When the satire "Gajadananda O Yubaraj" (Gajadananda and the Prince), which makes fun of the Prince of Wales's visit to the home of a famous Bengali lawyer and government loyalist, got the attention of the Government. Police warned against its staging, so it was put on under the name "Hanuman Charitra." In response, the government passed a law that banned plays that were scandalous, defamatory, seditious, obscene, or otherwise "prejudicial to the public interest."

A wide range of ideas and words, put together through the performative tools, were used to try to make people feel homogenous. Intellectuals got around the problem of the different identities clashing, or jati, by changing the source of self-identification from ethnicity to collective identity. The word for one's own people was atmiya svajan. People were given a 'jatiya bhab', or an emotional connection to their jati, which made it possible for them to imagine a political-territorial identity. So, jati became a social and cultural identity in which people saw themselves as part of a community because of the atmiya svajan connections that linked them. They linked how someone felt about their jati to how they felt about the social ties they shared. What seemed to be two very different ideas were actually used in a way that built on each other to form the basis of an indigenous self-knowledge. The word "svadesh" meant "one's own land or region" or "one's country" in a broad sense. Officials say that these performances used terms and references in a deliberate manner that only the audience could understand, excluding their oppressors in this manner.

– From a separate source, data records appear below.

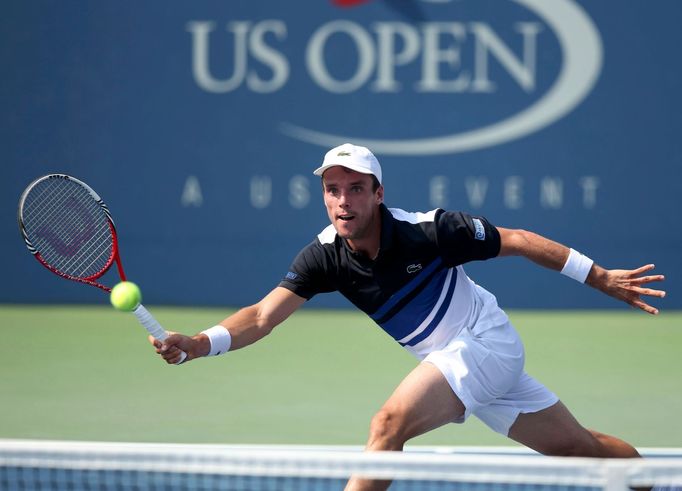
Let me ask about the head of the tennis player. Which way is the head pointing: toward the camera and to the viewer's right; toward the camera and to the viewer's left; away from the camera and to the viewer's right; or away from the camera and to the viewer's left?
toward the camera and to the viewer's left

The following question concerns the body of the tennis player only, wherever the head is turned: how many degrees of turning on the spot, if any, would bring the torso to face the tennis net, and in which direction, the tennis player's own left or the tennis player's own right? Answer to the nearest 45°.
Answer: approximately 45° to the tennis player's own left

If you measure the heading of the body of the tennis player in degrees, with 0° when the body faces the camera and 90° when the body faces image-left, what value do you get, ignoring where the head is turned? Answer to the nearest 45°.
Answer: approximately 45°

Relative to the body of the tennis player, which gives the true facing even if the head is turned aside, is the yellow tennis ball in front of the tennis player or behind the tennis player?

Songs, theater, and jatra were all interwoven into the culture of the nation. They were altered to reflect the nationalist viewpoint. According to nationalist thought, Swadeshi-era media were idiomatic means of conveying political ideals through the arts. Therefore, performances were seen as a byproduct of the Great Bengali Revolution that enhanced Bengali culture. The "liminoid" genre of Swadeshi performances created a gap between the potentiality of what the future may look like and the present. It went against the laws and standards that were in place at the time. It enabled individuals to operate independently of the paradigms and ways of thinking that they had been socialized to accept. The artists and the audience were both active participants and not merely objects in this setting, which was controlled by the Bengali people rather than the loyalist government.